Note that we still want to be able to call \texttt{.getNumChromosomes()} on
\textit{any} \texttt{Animal}, no matter what type. So it's no good to just
leave the method out of the \texttt{Animal} class and only define it on
subclasses.

\index{abstract method}
The solution to our dilemma is to make \texttt{.getNumChromosomes()} an
\textbf{abstract method}. ``Abstract'' means that even though it's defined in a
superclass -- with a name, parameter list, and return type -- there's not
actually any \textit{code} for it there! Here's what it looks like:

\begin{Verbatim}[fontsize=\small,samepage=true,frame=single]
class Animal {     // (not finished yet...)
    abstract public int getNumChromosomes();
    ...
}
\end{Verbatim}

It looks a little strange, with a semicolon prematurely truncating the method
signature. But by doing this, we're declaring that even though there's no
method \textit{body} for \texttt{.getNumChromosomes()} in the \texttt{Animal}
class, we still want to be able to call it on an \texttt{Animal}. Individual 
subclasses provide their own implementation; for example:

\begin{Verbatim}[fontsize=\small,samepage=true,frame=single]
class Cow extends Animal {
    public int getNumChromosomes() {
        return 60;
    }
    ...
}
\end{Verbatim}

Notice that the subclasses do \textit{not} include the keyword \texttt{abstract}
on the method.

\vspace{.7in}
\subsection{Abstract classes}

Now I know what you're thinking. ``This is all fine, but what if we have a
plain-old-\texttt{Animal} object and call \texttt{.getNumChromosomes()} on
it?'' 

\begin{Verbatim}[fontsize=\small,samepage=true,frame=single]
    Cow c = new Cow();
    int numc = c.getNumChromosomes();   <-- returns 60
    Animal a = new Animal();
    int numa = a.getNumChromosomes();   <-- ???
\end{Verbatim}

There's no code to run for a generic \texttt{Animal}, so what value would we
get back?

RECORDS
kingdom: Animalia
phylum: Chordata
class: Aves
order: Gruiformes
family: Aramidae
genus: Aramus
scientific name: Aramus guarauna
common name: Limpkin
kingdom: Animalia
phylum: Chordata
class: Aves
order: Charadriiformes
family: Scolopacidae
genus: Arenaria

EXERCISE TASKS
[a] Write out the passage on abstract methods again, starting with "Note that we" and going on through "subclasses.", but replace "subclasses" with "child classes".
[b] Extend the passage on abstract methods by continuing it from the point where it stops.
The rows come from a source separate from the passage on abstract methods.

RESULTS FOR EACH TASK
[a]
Note that we still want to be able to call \texttt{.getNumChromosomes()} on
\textit{any} \texttt{Animal}, no matter what type. So it's no good to just
leave the method out of the \texttt{Animal} class and only define it on
child classes.

[b]
\index{instantiation}
This is indeed a dilemma, and Java solves it in the only sensible way: it says
\textit{you can't make a plain-old-\texttt{Animal} anymore.} The rule is: if
any method of a class is abstract, \textbf{the class itself must be abstract},
which means it is \textit{un-instantiatable.} In other words, the Java
compiler forces us to amend our \texttt{Animal} class as follows:

\begin{Verbatim}[fontsize=\small,samepage=true,frame=single]
abstract class Animal {                         
    public void makeNoise() {            
        System.out.println("Growl!");      
    }                                    

    public void move(int distance) {     
        for (int i=0; i<distance; i++) {   
          System.out.print("tramp ");      
        }                                  
        System.out.println();              
    }

    abstract public int getNumChromosomes();
}                                      
\end{Verbatim}

If we ever try to write the code ``\texttt{new Animal()}'', Java will (rightly)
stop us with a compilation error.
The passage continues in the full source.